A single bout of exercise enhances insulin sensitivity for 24 hours. However, the acute benefits start to decline 48 hours after a bout of exercise. Therefore, maximise the glucose-lowering effects by completing exercise every second day. Exercise helps to regulate your daily blood glucose because muscle contractions during movement provide a stimulus for glucose to enter the active muscle without the presence of insulin.
Additional health benefits of exercising with diabetes include improvements in body composition, fitness, heart and lung health, physical function and well-being
Complete a minimum of 10, 000 steps per day.
Bed rest, a reduction in incidental activity and cessation of exercise training quickly leads to a decline in insulin sensitivity. A study completed in Missouri, Columbia found that a reduction in physical activity from 10, 000 to 5, 000 steps per day caused a twofold increase in peak blood glucose following a meal. Regular physical activity plays a key role in the day-to-day maintenance of glycemic control.
Monitor your blood glucose prior to and following exercise.

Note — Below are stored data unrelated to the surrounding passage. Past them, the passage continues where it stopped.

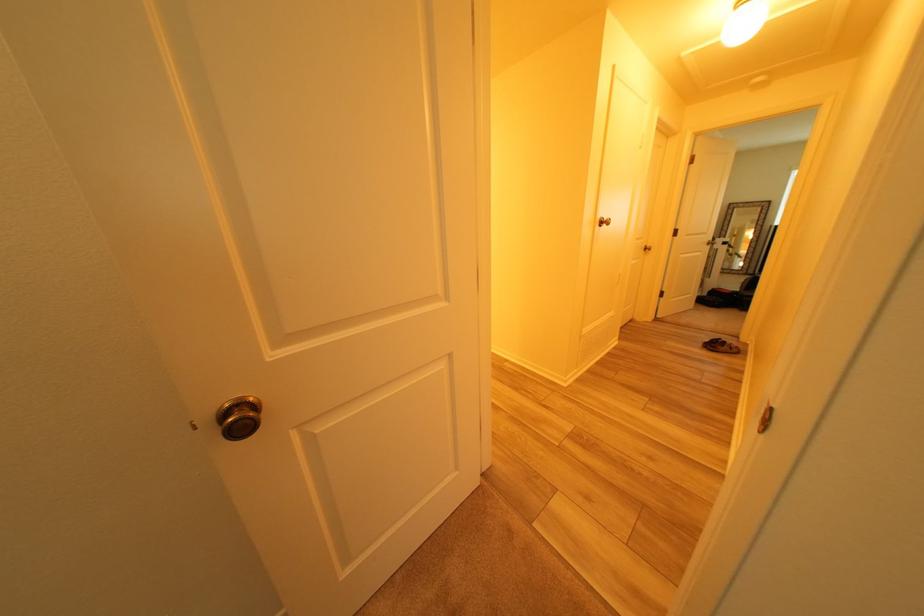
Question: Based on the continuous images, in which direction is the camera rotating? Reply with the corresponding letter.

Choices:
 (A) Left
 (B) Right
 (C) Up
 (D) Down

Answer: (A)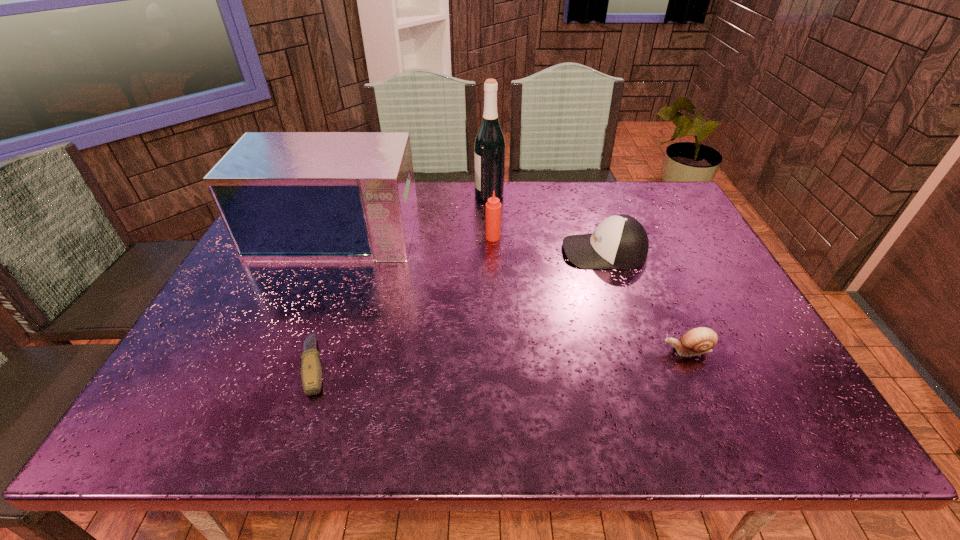
At what (x,y) coordinates should I click in order to perform the action: click on object at the left edge. Please return your answer as a coordinate pair (x, y). Looking at the image, I should click on (282, 196).

Locate an element on the screen. This screenshot has width=960, height=540. object present at the right edge is located at coordinates (697, 341).

You are a GUI agent. You are given a task and a screenshot of the screen. Output one action in this format:
    pyautogui.click(x=<x>, y=<y>)
    Task: Click on the object situated at the far left corner
    This screenshot has width=960, height=540.
    Given the screenshot: What is the action you would take?
    pyautogui.click(x=282, y=196)

The width and height of the screenshot is (960, 540). In the image, there is a desktop. Find the location of `vacant space at the far edge`. vacant space at the far edge is located at coordinates (554, 205).

Identify the location of vacant space at the near edge of the desktop. This screenshot has width=960, height=540. (270, 412).

Find the location of a particular element. vacant space at the left edge of the desktop is located at coordinates (228, 289).

This screenshot has width=960, height=540. In order to click on free space at the right edge of the desktop in this screenshot , I will do `click(705, 297)`.

The height and width of the screenshot is (540, 960). I want to click on vacant position at the far right corner of the desktop, so click(x=667, y=208).

This screenshot has height=540, width=960. I want to click on free point between the microwave oven and the Tabasco sauce, so click(416, 232).

I want to click on free point between the pocketknife and the wine bottle, so click(402, 280).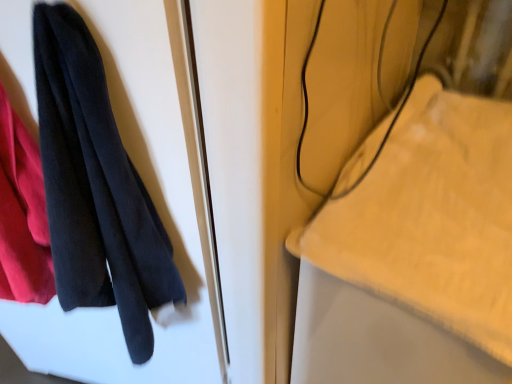
The height and width of the screenshot is (384, 512). I want to click on empty space that is ontop of yellow plush towel at upper right (from a real-world perspective), so click(445, 180).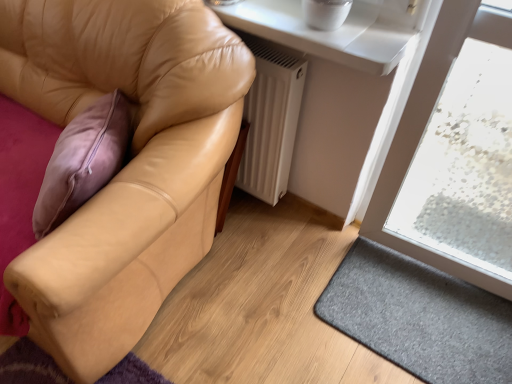
Question: From a real-world perspective, relative to white glossy window sill at upper center, is tan leather couch at left vertically above or below?

Choices:
 (A) below
 (B) above

Answer: (A)

Question: In terms of width, does tan leather couch at left look wider or thinner when compared to white glossy window sill at upper center?

Choices:
 (A) wide
 (B) thin

Answer: (A)

Question: Which of these objects is positioned closest to the white glossy window sill at upper center?

Choices:
 (A) tan leather couch at left
 (B) white matte radiator at lower center
 (C) gray felt doormat at lower right

Answer: (B)

Question: Which is nearer to the white glossy window sill at upper center?

Choices:
 (A) tan leather couch at left
 (B) white matte radiator at lower center
 (C) gray felt doormat at lower right

Answer: (B)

Speak to your General Practitioner or Diabetes Educator about your target glucose ranges. Never exercise if you are experiencing a “hypo” (i.e. blood glucose level below 4.0 mmol/L) and always keep a small carbohydrate snack, like a fruit drink, on hand in case your blood glucose becomes low during or following exercise. Pay extra attention to your glucose levels during illness as metabolic control can be unpredictable. It may be necessary to modify or suspend your exercise routine when you are ill. Finally, take advantage of the acute glucose lowering effect of exercise by timing the session approximately 30-60 minutes after a meal.